Problematisch dürfte oft die Feststellung des Zeitpunkts sein, ab wann die 3-Monats-Frist gilt.
Wenn der Ehegatte nicht erreichbar oder mental nicht erreichbar ist aufgrund der Notsituation,
in der er sich auch durch den Zustand seines Ehepartners befindet, wir der Arzt wohl von dem
Zeitpunkt der Einlieferung ins Krankenhaus auszugehen haben.

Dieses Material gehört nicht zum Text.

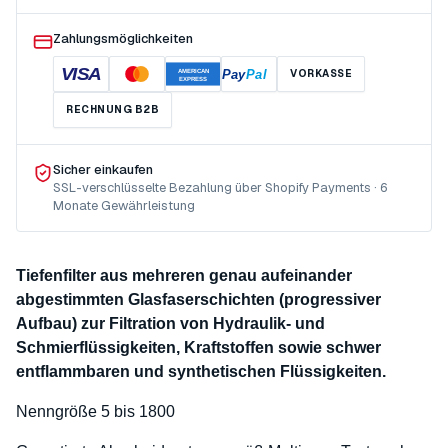
Zahlungsmöglichkeiten
VISA
Pay
Pal
VORKASSE
AMERICAN
EXPRESS
RECHNUNG B2B
Sicher einkaufen
SSL-verschlüsselte Bezahlung über Shopify Payments · 6
Monate Gewährleistung
Tiefenfilter aus mehreren genau aufeinander
abgestimmten Glasfaserschichten (progressiver
Aufbau) zur Filtration von Hydraulik- und
Schmierflüssigkeiten, Kraftstoffen sowie schwer
entflammbaren und synthetischen Flüssigkeiten.
Nenngröße 5 bis 1800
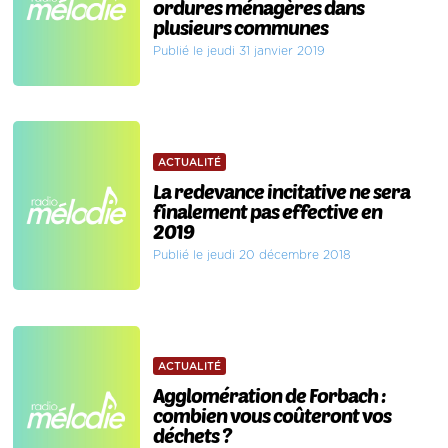
ordures ménagères dans
plusieurs communes
Publié le jeudi 31 janvier 2019
ACTUALITÉ
La redevance incitative ne sera
finalement pas effective en
2019
Publié le jeudi 20 décembre 2018
ACTUALITÉ
Agglomération de Forbach :
combien vous coûteront vos
déchets ?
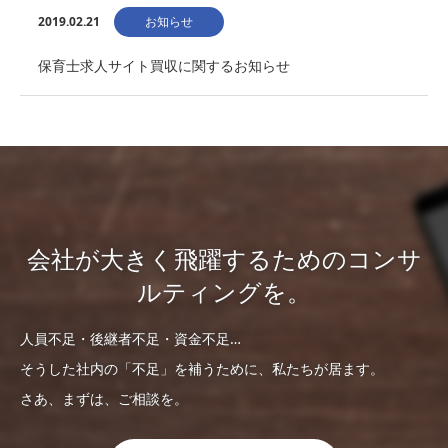
2019.02.21
お知らせ
保育士求人サイト買収に関するお知らせ
会社が大きく飛躍するためのコンサ
ルティングを。
人員不足・後継者不足・資金不足…
そうした社内の「不足」を補うために、私たちが居ます。
さあ、まずは、ご相談を。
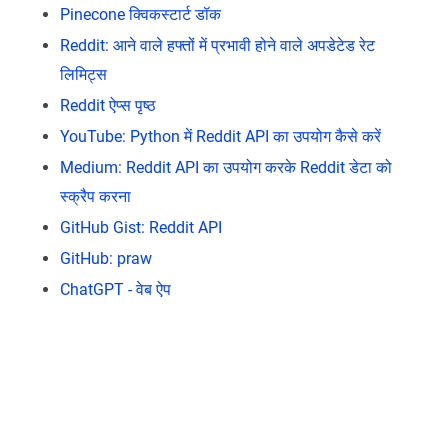
Pinecone क्विकस्टार्ट डॉक
Reddit: आने वाले हफ्तों में प्रभावी होने वाले अपडेटेड रेट
लिमिट्स
Reddit ऐप्स पृष्ठ
YouTube: Python में Reddit API का उपयोग कैसे करें
Medium: Reddit API का उपयोग करके Reddit डेटा को
स्क्रैप करना
GitHub Gist: Reddit API
GitHub: praw
ChatGPT - वेब ऐप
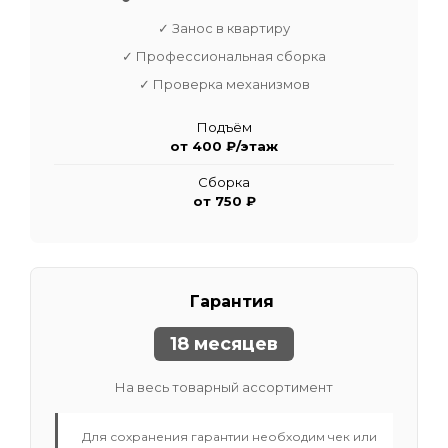
✓ Занос в квартиру
✓ Профессиональная сборка
✓ Проверка механизмов
Подъём
от 400 ₽/этаж
Сборка
от 750 ₽
Гарантия
18 месяцев
На весь товарный ассортимент
Для сохранения гарантии необходим чек или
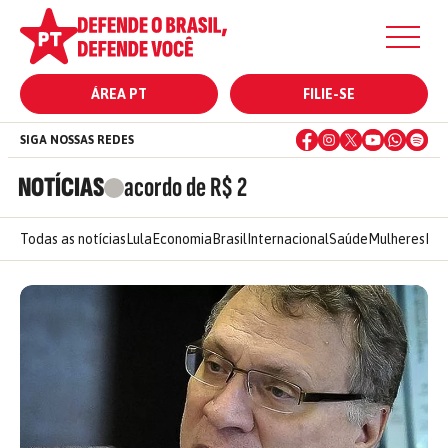
ÁREA PT
FILIE-SE
SIGA NOSSAS REDES
NOTÍCIAS
acordo de R$ 2
Todas as notícias
Lula
Economia
Brasil
Internacional
Saúde
Mulheres
Ele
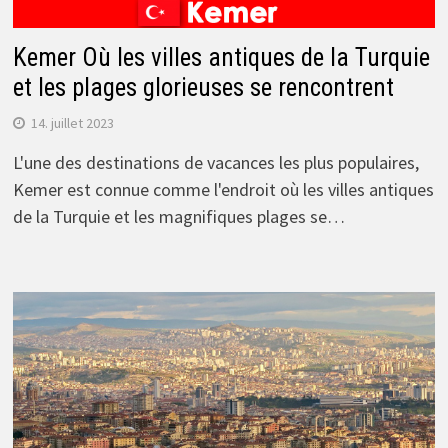
Kemer Où les villes antiques de la Turquie
et les plages glorieuses se rencontrent
14. juillet 2023
L'une des destinations de vacances les plus populaires,
Kemer est connue comme l'endroit où les villes antiques
de la Turquie et les magnifiques plages se…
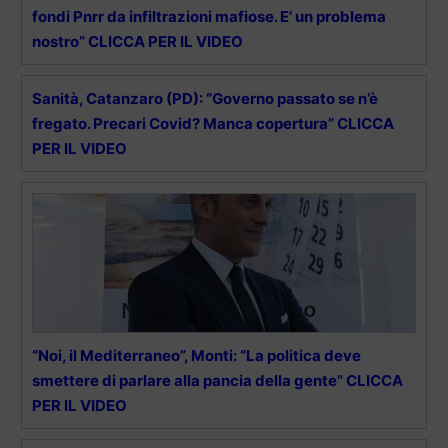
fondi Pnrr da infiltrazioni mafiose. E’ un problema
nostro” CLICCA PER IL VIDEO
Sanità, Catanzaro (PD): “Governo passato se n’è
fregato. Precari Covid? Manca copertura” CLICCA
PER IL VIDEO
“Noi, il Mediterraneo”, Monti: “La politica deve
smettere di parlare alla pancia della gente” CLICCA
PER IL VIDEO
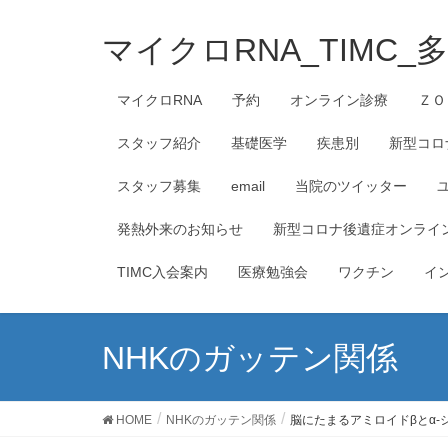
マイクロRNA_TIMC
マイクロRNA
予約
オンライン診療
ＺＯ
スタッフ紹介
基礎医学
疾患別
新型コロ
スタッフ募集
email
当院のツイッター
発熱外来のお知らせ
新型コロナ後遺症オンライ
TIMC入会案内
医療勉強会
ワクチン
イ
NHKのガッテン関係
HOME
NHKのガッテン関係
脳にたまるアミロイドβとα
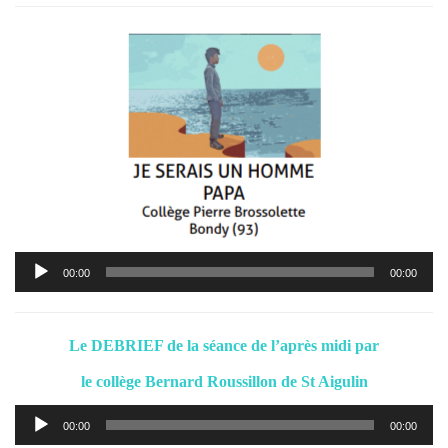
Lecteur
00:00
00:00
audio
Le DEBRIEF de la séance de l’après midi par
le collège Bernard Roussillon de St Aigulin
Lecteur
00:00
00:00
audio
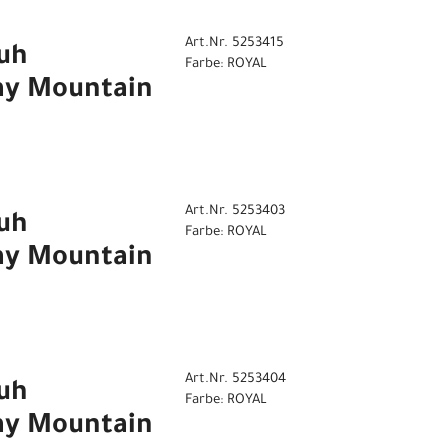
Art.Nr. 5253415
uh
Farbe: ROYAL
ay Mountain
Art.Nr. 5253403
uh
Farbe: ROYAL
ay Mountain
Art.Nr. 5253404
uh
Farbe: ROYAL
ay Mountain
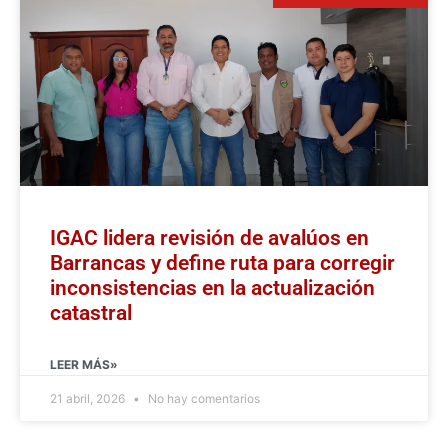
IGAC lidera revisión de avalúos en
Barrancas y define ruta para corregir
inconsistencias en la actualización
catastral
LEER MÁS»
21 abril, 2026
No hay comentarios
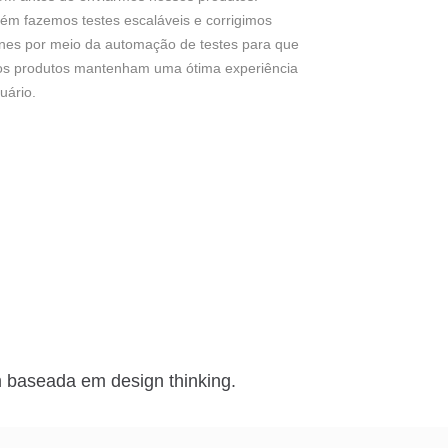
m fazemos testes escaláveis e corrigimos
ines por meio da automação de testes para que
os produtos mantenham uma ótima experiência
uário.
m baseada em design thinking.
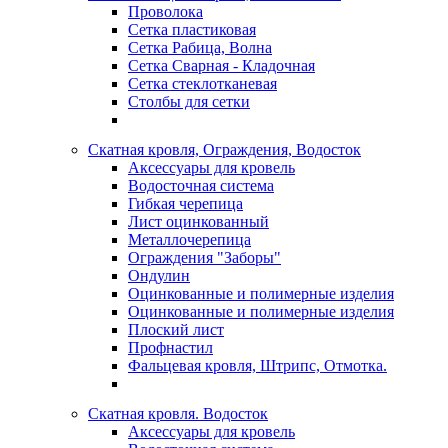
Проволока
Сетка пластиковая
Сетка Рабица, Волна
Сетка Сварная - Кладочная
Сетка стеклотканевая
Столбы для сетки
Скатная кровля, Ограждения, Водосток
Аксессуары для кровель
Водосточная система
Гибкая черепица
Лист оцинкованный
Металлочерепица
Ограждения "Заборы"
Ондулин
Оцинкованные и полимерные изделия
Оцинкованные и полимерные изделия
Плоский лист
Профнастил
Фальцевая кровля, Штрипс, Отмотка.
Скатная кровля. Водосток
Аксессуары для кровель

Bevor der Arzt dem Ehepartner die Bestätigung der Vertretung ausstellt, muss sich eine
Bestätigung des Ehepartners, der die Vertretungsvollmacht haben will, geben lassen, dass er
die Vollmacht nicht schon einmal ausgeübt hat. Letztendlich muss er sich bestätigen lassen,
dass der Ehepartner nicht bei mehreren Ärzten die gleiche Erklärung verlangte. Die
entsprechende Information und Fragen sind durch den Arzt des Klinikpersonals an den
Ehegatten zu richten. Ob dies in der Praxis aufgrund des engen Zeitrahmens in Notsituationen
möglich ist, ist fraglich. Es ist keine ausführliche gutachterliche Stellungnahme des mit dem
Notfall befassten Arzt notwendig, sondern entsprechende schriftliche Erklärung, dass die
Ausschlusstatbestände für die Vertretungsvollmacht nicht vorliegen. Der Mehraufwand, den
die Gerichte sich gespart haben, dürfte nach Ansicht des Verfassers auf die Ärzte und
Klinikpersonal zukommen. Die Praxis wird zeigen, wieweit das möglich ist.